Hello From the Other Side: A Son’s Intro to His Father

So the day has finally come for my son to be introduced to his father!  After several telephone calls explaining his features and “first moments”,  you know the first babble, the first table food experience, the first steps, the first day at daycare, first potty training attempts he finally gets to see him in person.  No, this is not at all what I envisioned for my son, but we just have to make the best of it.

Once we arrive, I go through the normal visitation screening,  walk by all the other inmates and their visitors talking to each other by phone and staring at each other through that foggy nasty glass until I arrive at my fiance’s partition.  The look on his face as he sees his son for the first time is still etched in my mind although it’s somewhat indescribable.  Right at that moment, I wish I knew the exact thought that went through his head.  As I picked up the phone to speak, I watched him study all the features I tried to vividly explain over those phone calls.

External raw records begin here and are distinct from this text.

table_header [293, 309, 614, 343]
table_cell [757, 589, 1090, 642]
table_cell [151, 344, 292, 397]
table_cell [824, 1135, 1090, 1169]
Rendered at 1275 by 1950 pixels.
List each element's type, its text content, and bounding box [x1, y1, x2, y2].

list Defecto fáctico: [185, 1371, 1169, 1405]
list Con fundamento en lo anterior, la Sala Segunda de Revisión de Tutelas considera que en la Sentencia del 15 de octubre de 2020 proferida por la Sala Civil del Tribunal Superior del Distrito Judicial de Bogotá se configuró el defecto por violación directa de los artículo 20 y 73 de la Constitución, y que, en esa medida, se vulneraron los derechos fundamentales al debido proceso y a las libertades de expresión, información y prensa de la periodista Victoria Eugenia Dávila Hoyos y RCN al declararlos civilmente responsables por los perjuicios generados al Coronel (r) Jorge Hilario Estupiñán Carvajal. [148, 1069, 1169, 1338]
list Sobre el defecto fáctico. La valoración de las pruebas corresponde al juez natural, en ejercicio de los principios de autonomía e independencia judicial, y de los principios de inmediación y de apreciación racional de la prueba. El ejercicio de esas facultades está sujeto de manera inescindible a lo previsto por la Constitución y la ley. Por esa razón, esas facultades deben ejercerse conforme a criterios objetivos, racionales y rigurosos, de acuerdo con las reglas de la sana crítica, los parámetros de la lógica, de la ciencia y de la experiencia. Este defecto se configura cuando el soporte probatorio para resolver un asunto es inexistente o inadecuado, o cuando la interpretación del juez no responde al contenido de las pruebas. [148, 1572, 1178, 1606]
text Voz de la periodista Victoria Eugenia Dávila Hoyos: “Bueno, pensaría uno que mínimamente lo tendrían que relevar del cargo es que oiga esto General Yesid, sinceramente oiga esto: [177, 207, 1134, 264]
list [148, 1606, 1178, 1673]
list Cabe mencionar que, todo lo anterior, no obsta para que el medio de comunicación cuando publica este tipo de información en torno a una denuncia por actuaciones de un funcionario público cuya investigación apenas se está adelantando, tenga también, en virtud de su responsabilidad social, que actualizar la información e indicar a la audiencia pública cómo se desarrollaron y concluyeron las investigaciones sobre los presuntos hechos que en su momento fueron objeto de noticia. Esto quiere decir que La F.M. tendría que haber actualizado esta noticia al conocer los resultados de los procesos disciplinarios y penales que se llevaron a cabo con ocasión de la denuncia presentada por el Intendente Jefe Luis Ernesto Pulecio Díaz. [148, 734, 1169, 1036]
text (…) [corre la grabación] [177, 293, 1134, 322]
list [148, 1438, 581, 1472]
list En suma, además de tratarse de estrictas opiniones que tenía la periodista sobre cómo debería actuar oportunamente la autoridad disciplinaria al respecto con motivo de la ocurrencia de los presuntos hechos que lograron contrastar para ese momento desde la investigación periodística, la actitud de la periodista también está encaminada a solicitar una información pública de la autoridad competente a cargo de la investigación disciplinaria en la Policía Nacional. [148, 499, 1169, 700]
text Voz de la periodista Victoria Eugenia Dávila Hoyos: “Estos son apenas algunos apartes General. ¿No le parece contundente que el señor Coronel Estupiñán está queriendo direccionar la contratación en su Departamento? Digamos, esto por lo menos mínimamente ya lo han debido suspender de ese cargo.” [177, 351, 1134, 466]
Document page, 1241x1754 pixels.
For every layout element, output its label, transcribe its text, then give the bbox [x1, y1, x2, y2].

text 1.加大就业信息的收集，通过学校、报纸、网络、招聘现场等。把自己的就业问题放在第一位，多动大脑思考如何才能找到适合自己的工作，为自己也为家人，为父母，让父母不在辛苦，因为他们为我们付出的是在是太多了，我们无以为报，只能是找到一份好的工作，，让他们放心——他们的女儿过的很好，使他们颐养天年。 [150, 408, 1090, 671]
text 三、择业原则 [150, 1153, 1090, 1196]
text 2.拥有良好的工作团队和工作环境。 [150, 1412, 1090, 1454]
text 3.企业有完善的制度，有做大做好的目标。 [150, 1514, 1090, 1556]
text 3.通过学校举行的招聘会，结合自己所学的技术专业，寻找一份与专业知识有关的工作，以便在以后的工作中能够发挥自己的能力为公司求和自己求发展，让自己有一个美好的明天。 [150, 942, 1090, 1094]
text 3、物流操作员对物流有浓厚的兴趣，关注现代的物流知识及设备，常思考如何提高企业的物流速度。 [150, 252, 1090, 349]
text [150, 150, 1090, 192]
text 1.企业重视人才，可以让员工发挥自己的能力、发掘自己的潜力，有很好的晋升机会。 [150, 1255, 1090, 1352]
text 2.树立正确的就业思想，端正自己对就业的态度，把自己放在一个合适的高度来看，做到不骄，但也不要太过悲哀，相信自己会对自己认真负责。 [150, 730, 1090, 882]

I think he was amazed at the mini him he saw sitting in front of him.  At that time, my son was a few months old so most of our time was spent talking about him while they gazed at each other.  I know my son won’t remember his first intro, but I will always remember.  It was a bittersweet moment.  Bitter in that he wasn’t there when he was born and we only had thirty minutes through a glass.  He couldn’t even touch him.  Sweet in that, he was able to see finally see his son and I got a chance to witness their moment.

Unfortunately, this has become the norm for a lot of families.  To visit jails and prisons and see the many children that come to see their fathers knowing they will return home without their fathers is heart breaking.  No, I don’t know the crimes that they all have committed, however, I do know there must be consequences.  Nevertheless, the crime of family divisiveness is being committed by the justice system.  The justice system I believe is serving the point it intended to serve, to break the family unit especially in African American communities.  Why not truly rehabilitate the incarcerated?